Alex stood up straight and stared around him, wondering where his hat had landed. He was on a level he did not recognize and had surely never been before. The lower end of the chute formed a chamber with walls so luridly painted that he suspected that the finishing Von Neumanns had never been brought in. Three openings big enough to admit a human stood equally spaced around the walls, each one shimmering with the Moiré patterns that indicated the presence of metal detectors and sonic inhibitors.

“These have to go.” Lucy was stooped at his feet, loosening the buckles on his two-toned yellow-and-white shoes.

“Because they contain metal?”

“Because they’re extremely hideous.” As Alex stepped out of his shoes to reveal canary-yellow socks, she felt the fabric of his jacket. “This, too. It feels like it’s made of hardboard and the style is pure geeker. It has to go. I have a reputation to protect.”

“What
is
this place?”

“Holy Rollers.
The
place to be. I knew you’d led a sheltered life, just from one look at you. What do you do when you’re not taking orders from Mummy?”

“I build predictive computer models for solar system simulation. I don’t take orders from my mother.”
But he did
. Alex glanced at the despised jacket, which had joined the crumpled mess of clothes on the floor. “I should be running my predictive model now.”

“Computer models. Boring. Boring beyond death.” Lucy rubbed at the ruby studs on his shirt. “These, on the other hand, are pretty damned fine. Rubies are right in this season, and bright yellow is daring.” She surveyed him again. “You’ll do, especially those socks. When we get inside and meet my friends, tell them that you’re Alex Ligon, of Ligon Industries. Nothing about models, and for God’s sake nothing about computers. I don’t want to have to disown you. Let’s see, where shall we go?”

She glanced at the three shimmering openings. “Not Hispano-Suizas, because apparently it’s doing virtuals tonight. And it’s a bit early for Bugattis, they do a slow first few laps. So it has to be Lagondas. You’re not certified, are you?”

“I don’t think so.”

“Of course you’re not. Hold tight to my hand, or it won’t pass you.”

She grabbed Alex’s hand in her own—it was warm and surprisingly strong—and pulled him toward one of the openings. There was a tingle over his whole body, then he stepped through into a roar of sound and a flicker of colored lights.

“You wait right here,” Lucy shouted in his ear. “If someone asks you to dance, don’t accept. Don’t speak. Just shake your head.”

She eeled away to the left. Alex stood rigid, wondering how he had ever been so stupid as to come with her in the first place. Lagondas—if that was the right name—was packed with people, some slowly moving together in couples and trios and quartets, some leaning against counters along the sides of the big octagonal room, others sitting on isolated round objects like giant mushrooms. In four of the corners stood square columns about two meters high, from which long hoses protruded ending in some kind of shiny guns. The columns were labeled: 87, 89, 91, 93. A dozen people clustered around each one. Judging from the elaborate dress and jewelry, everyone was rich. The wall paintings showed ancient forms of personal transportation that had dominated Earth in previous centuries.

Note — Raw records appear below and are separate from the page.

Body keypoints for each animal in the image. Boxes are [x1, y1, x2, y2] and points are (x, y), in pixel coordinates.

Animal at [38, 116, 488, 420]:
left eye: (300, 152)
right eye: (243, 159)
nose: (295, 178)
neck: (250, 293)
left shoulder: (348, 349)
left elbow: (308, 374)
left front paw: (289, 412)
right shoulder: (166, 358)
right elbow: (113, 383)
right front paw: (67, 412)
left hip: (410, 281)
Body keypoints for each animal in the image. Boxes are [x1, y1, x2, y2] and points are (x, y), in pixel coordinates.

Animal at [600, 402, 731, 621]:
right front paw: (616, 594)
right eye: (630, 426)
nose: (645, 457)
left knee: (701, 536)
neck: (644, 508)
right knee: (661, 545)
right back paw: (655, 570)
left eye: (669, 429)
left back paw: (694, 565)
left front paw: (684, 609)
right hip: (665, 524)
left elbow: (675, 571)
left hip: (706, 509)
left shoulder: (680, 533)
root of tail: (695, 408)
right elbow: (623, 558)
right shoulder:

The level of noise was astonishing. Everyone seemed to be talking against a background of recorded sound, rhythmic dance music overlain with the whine and roar of high-revving engines and the scream of over-stressed tires. Alex smelled fumes, like incompletely-burned hydrocarbons. He wondered why Lucy Mobarak had worried about someone asking him to dance. Unless they screamed right into his ear, he would never hear the invitation.